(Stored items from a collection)
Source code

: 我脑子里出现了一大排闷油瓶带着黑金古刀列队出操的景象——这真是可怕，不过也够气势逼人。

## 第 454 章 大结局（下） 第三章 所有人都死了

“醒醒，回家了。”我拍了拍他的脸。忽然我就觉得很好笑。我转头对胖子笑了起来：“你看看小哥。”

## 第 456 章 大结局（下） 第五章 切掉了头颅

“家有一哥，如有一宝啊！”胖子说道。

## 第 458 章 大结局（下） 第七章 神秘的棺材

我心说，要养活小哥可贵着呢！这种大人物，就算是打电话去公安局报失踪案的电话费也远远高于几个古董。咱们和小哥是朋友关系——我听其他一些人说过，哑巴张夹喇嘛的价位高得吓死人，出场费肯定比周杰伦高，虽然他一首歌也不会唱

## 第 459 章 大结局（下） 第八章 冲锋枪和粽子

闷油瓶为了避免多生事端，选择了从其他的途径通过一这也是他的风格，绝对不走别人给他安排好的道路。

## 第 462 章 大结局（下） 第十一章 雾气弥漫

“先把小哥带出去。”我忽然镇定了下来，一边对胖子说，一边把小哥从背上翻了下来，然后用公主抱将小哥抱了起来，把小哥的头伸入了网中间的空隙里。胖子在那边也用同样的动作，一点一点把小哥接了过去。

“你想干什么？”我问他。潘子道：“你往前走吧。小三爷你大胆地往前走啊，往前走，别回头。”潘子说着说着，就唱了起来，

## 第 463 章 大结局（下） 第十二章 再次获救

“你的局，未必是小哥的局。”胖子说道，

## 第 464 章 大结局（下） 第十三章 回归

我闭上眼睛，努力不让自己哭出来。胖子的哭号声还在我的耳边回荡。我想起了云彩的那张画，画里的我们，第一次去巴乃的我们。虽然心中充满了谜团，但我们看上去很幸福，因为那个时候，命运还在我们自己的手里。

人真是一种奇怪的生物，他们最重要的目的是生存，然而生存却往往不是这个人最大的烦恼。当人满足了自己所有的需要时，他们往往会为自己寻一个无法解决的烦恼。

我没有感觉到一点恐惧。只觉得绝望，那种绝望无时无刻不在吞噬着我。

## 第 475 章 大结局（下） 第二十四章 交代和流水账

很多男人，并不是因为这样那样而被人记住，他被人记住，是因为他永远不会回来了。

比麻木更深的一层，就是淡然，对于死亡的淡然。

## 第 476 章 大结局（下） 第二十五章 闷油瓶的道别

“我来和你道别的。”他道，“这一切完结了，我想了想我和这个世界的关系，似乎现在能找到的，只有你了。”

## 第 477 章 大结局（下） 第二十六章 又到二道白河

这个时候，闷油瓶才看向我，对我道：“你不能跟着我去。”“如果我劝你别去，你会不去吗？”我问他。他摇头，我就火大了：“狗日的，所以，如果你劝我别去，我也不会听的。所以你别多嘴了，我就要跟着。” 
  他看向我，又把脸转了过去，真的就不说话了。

Directions: The response must consist of the lines above, from the first one through the line containing "我心说，要养活小哥可贵着呢！", reproduced exactly.

Task solution:
Source code

: 我脑子里出现了一大排闷油瓶带着黑金古刀列队出操的景象——这真是可怕，不过也够气势逼人。

## 第 454 章 大结局（下） 第三章 所有人都死了

“醒醒，回家了。”我拍了拍他的脸。忽然我就觉得很好笑。我转头对胖子笑了起来：“你看看小哥。”

## 第 456 章 大结局（下） 第五章 切掉了头颅

“家有一哥，如有一宝啊！”胖子说道。

## 第 458 章 大结局（下） 第七章 神秘的棺材

我心说，要养活小哥可贵着呢！这种大人物，就算是打电话去公安局报失踪案的电话费也远远高于几个古董。咱们和小哥是朋友关系——我听其他一些人说过，哑巴张夹喇嘛的价位高得吓死人，出场费肯定比周杰伦高，虽然他一首歌也不会唱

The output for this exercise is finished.